**Excerpt**:
★ ★ ★ ★ ★ ★ ★

41. The State has a definite role to play in protecting the witnesses, to start with at least in sensitive cases involving those in power, who have political patronage and could wield muscle and money power, to avert trial getting tainted and derailed and truth becoming a casualty. As a protector of its citizens it has to ensure that during a trial in Court the witness could safely depose the truth without any fear of being haunted by those against whom he had deposed. Every State has a constitutional obligation and duty to protect the life and liberty of its citizens. That is the fundamental requirement for observance of the Rule of law. There cannot be any deviation from this requirement because of any extraneous factors like, caste, creed, religion, political belief or ideology. Every State is supposed to know these fundamental requirements and this needs no retaliation. We can only say this with regard to the criticism levelled against the State of Gujarat. Some legislative enactments like the Terrorist and Disruptive Activities (Prevention) Act, 1987 (in short the "TADA Act") have taken note of the reluctance shown by witnesses to depose against people with muscle power, money power or political power which has become the order of the day. If ultimately truth is to be arrived at, the eyes and ears of justice have to be protected so that the interests of justice do not get incapacitated in the sense of making the proceedings before Courts mere mock trials as are usually seen in movies.

★ ★ ★ ★ ★ ★ ★

**Entries supplied**:
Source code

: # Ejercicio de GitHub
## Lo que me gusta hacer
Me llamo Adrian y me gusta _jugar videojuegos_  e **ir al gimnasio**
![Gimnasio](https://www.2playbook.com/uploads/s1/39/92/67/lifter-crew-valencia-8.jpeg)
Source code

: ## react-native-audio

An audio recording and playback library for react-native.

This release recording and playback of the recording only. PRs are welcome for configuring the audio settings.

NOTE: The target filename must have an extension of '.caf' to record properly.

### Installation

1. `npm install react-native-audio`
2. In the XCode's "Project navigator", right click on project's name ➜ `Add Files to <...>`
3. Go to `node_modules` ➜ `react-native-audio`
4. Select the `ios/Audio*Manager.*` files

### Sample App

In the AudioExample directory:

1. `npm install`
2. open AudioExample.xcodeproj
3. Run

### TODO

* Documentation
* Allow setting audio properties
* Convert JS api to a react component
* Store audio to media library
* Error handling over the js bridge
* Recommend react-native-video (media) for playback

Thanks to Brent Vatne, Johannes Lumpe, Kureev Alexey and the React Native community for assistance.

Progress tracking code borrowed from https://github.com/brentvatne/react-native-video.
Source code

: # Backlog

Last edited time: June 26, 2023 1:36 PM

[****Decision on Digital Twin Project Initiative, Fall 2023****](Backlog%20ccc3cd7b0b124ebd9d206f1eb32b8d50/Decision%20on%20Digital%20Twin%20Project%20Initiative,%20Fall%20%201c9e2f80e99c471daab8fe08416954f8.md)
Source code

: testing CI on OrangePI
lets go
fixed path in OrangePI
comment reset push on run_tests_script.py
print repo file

★ ★ ★ ★ ★ ★ ★

**Exercise aim**:
In the witness protection passage, which 1987 law took note of witnesses' reluctance to testify against people with muscle, money or political power? Use only the witness protection passage, not the records.

**Output for this exercise**:
The Terrorist and Disruptive Activities (Prevention) Act, 1987, known as the TADA Act.